> _WHAT THE TASK REQUIRES_: In the Practice Assessment article below, please state the year in which the APA Practice Organization came into being.
START TEXT UNDER STUDY
The Practice Assessment: What You Need to Know

Answers to common member questions about the annual payment supporting the work of the APA Practice Organization

In addition to APA dues, members who are licensed practitioners pay the annual "Practice Assessment" that supports the work of the APA Practice Organization (APAPO). A companion organization to APA, the mission of APAPO to advance and protect the professional practice of psychology is supported by Practice Assessment monies.

This article provides answers to common questions from members about the Practice Assessment.

Why Is the Practice Assessment Needed?

The Practice Assessment provides vital resources to the APA Practice Organization, which actively promotes the professional interests of practicing psychologists in a wide variety of settings. APA is a 501(c)(3) tax-exempt organization under IRS rules. As a public charity, APA must operate for the good of the public in advancing charitable, educational, or scientific purposes. Providing for additional resources in order to confront persistent challenges and cultivate opportunities for practicing psychologists took a major step forward in 2001 with the advent of the APA Practice Organization. Created as a 501(c)(6) tax-exempt organization, APAPO is not subject to the same IRS restrictions as APA, and is able to engage in a broad range of advocacy in support of practicing psychologists, limited only by available resources.
END TEXT UNDER STUDY
START ENTRIES PROVIDED
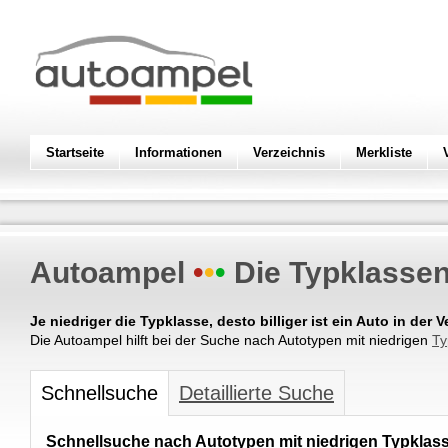
Startseite
Informationen
Verzeichnis
Merkliste
Autoampel
•
•
•
Die Typklasse
Je niedriger die Typklasse, desto billiger ist ein Auto in der 
Die Autoampel hilft bei der Suche nach Autotypen mit niedrigen
Ty
Schnellsuche
Detaillierte Suche
Schnellsuche nach Autotypen mit niedrigen Typkla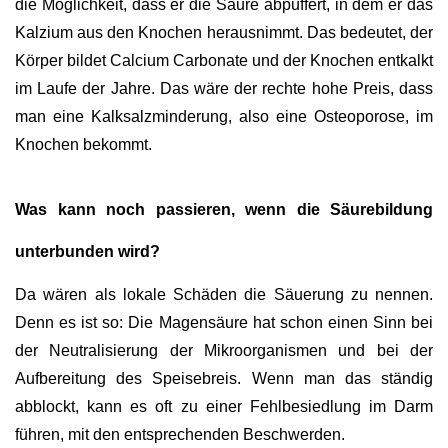
die Möglichkeit, dass er die Säure abpuffert, in dem er das
Kalzium aus den Knochen herausnimmt. Das bedeutet, der
Körper bildet Calcium Carbonate und der Knochen entkalkt
im Laufe der Jahre. Das wäre der rechte hohe Preis, dass
man eine Kalksalzminderung, also eine Osteoporose, im
Knochen bekommt.
Was kann noch passieren, wenn die Säurebildung
unterbunden wird?
Da wären als lokale Schäden die Säuerung zu nennen.
Denn es ist so: Die Magensäure hat schon einen Sinn bei
der Neutralisierung der Mikroorganismen und bei der
Aufbereitung des Speisebreis. Wenn man das ständig
abblockt, kann es oft zu einer Fehlbesiedlung im Darm
führen, mit den entsprechenden Beschwerden.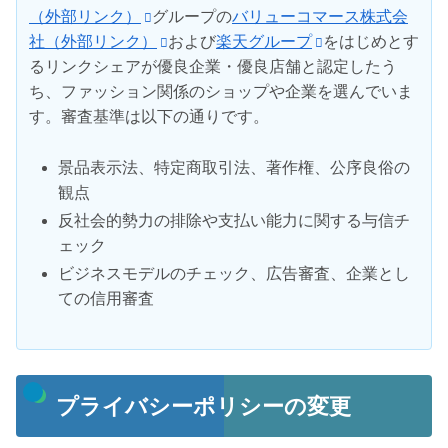
（外部リンク）
グループの
バリューコマース株式会
社（外部リンク）
および
楽天グループ
をはじめとす
るリンクシェアが優良企業・優良店舗と認定したう
ち、ファッション関係のショップや企業を選んでいま
す。審査基準は以下の通りです。
景品表示法、特定商取引法、著作権、公序良俗の
観点
反社会的勢力の排除や支払い能力に関する与信チ
ェック
ビジネスモデルのチェック、広告審査、企業とし
ての信用審査
プライバシーポリシーの変更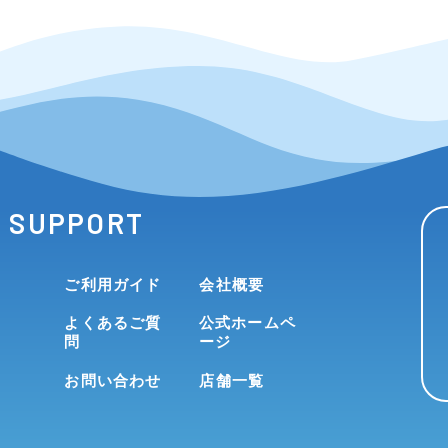
SUPPORT
ご利用ガイド
会社概要
よくあるご質
公式ホームペ
問
ージ
お問い合わせ
店舗一覧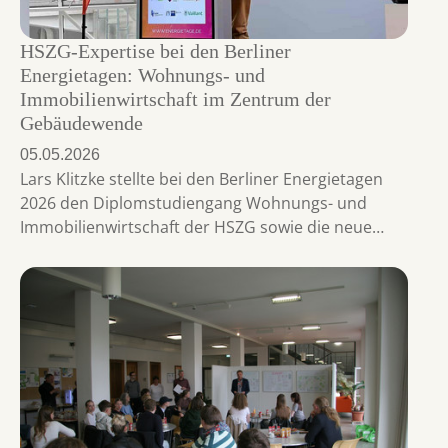
HSZG-Expertise bei den Berliner
Energietagen: Wohnungs- und
Immobilienwirtschaft im Zentrum der
Gebäudewende
05.05.2026
Lars Klitzke stellte bei den Berliner Energietagen
2026 den Diplomstudiengang Wohnungs- und
Immobilienwirtschaft der HSZG sowie die neue…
END ENTRIES PROVIDED
> _EXPECTED OUTPUT_: 2001